When he finally left his house, Jorge was seized by the gang again. ‘They threw me in the mud, and cut my mouth with a knife,’ he recalled. ‘It was a message: that this is what happens if you talk to the police. They told me that I could expect more beatings, if I continued to refuse to join them, and that next time I would suffer worse.’
Then 15, Jorge decided to continue working in the potato fields with his uncle, choosing to leave the house early each morning under the cover of night and returning after dark. He stayed inside the rest of the time. Eventually, he says, he made the mistake of going to a local store to buy bread. There he encountered his friend, who was a member of the gang. ‘He told me that if I continued to refuse [to join] the gang, then the main guy in charge was going to order that my hand be cut off,’ Jorge said. ‘I was very scared.’
When Jorge’s younger sister was raped by a gang member in retaliation for his refusal to join, he finally decided to flee. ‘I could not stay in Guatemala any more because the gang would never stop,’ he said. ‘Not only was I afraid for my life, but also my family.’
Jorge travelled north to the Guatemala–Mexico border and took a job as a farm worker. It was hard to find a job because of his age and undocumented status in Mexico. Six months after his arrival in Chiapas, the gang learned of his whereabouts. Strangers pretending to be family members came asking around for a young man with scars on his mouth and hand. ‘They went from house to house trying to get information about me,’ Jorge recounted.
His boss suggested requesting asylum in the United States. Jorge initially didn’t like the idea, but began to consider it. ‘The idea of going to the US scared me,’ he said. ‘I am a quiet and shy person.’
In early August 2017, Jorge arrived in Tijuana, and ended up at Casa YMCA, the city’s only shelter for under-age minors. Since 1991, the shelter has helped more than 59,000 unaccompanied migrant youth. According to shelter director Uriel Gonzalez, youth who pass through are able to come and go at will. A staff social worker helps under-age migrants understand their rights and their options. During Jorge’s month-long stay at the shelter, he remained inside, fearful of going out. He met a lawyer from the non-profit organization Al Otro Lado, who explained the US asylum process and agreed to represent Jorge pro bono.
In early 2018, Ramos helped Jorge turn himself in at the border between Tijuana and San Diego. His asylum application is pending. It will likely remain in limbo for years.
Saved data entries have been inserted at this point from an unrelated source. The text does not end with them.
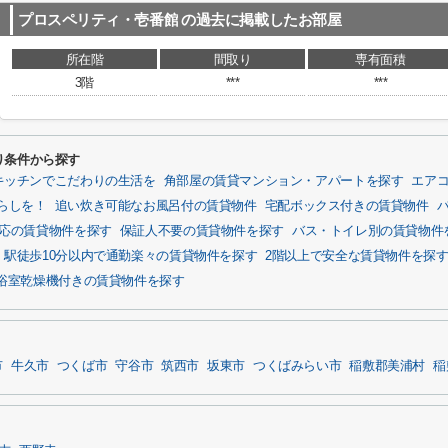
プロスペリティ・壱番館
の過去に掲載したお部屋
所在階
間取り
専有面積
3階
***
***
り条件から探す
キッチンでこだわりの生活を
角部屋の賃貸マンション・アパートを探す
エア
らしを！
追い炊き可能なお風呂付の賃貸物件
宅配ボックス付きの賃貸物件
応の賃貸物件を探す
保証人不要の賃貸物件を探す
バス・トイレ別の賃貸物件
駅徒歩10分以内で通勤楽々の賃貸物件を探す
2階以上で安全な賃貸物件を探
浴室乾燥機付きの賃貸物件を探す
市
牛久市
つくば市
守谷市
筑西市
坂東市
つくばみらい市
稲敷郡美浦村
稲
His odds are slim. According to data compiled by the Transactional Records Access Clearinghouse, a data-gathering organization at Syracuse University, almost 80 per cent of individuals who fled Guatemala and requested asylum were denied between 2011 and 2016.
‘I am begging for the protection of the United States,’ Jorge says. He is currently working as a gardener. He believes he will die if he is returned to Guatemala. ‘I called home to my mother to get news from home, and she told me that my cousin was killed this week by the gang. He was walking home on his way home from playing soccer. The gang beat him, tortured him, cut off his fingers, and then killed him. We are terrified … I do not think about the future any more.’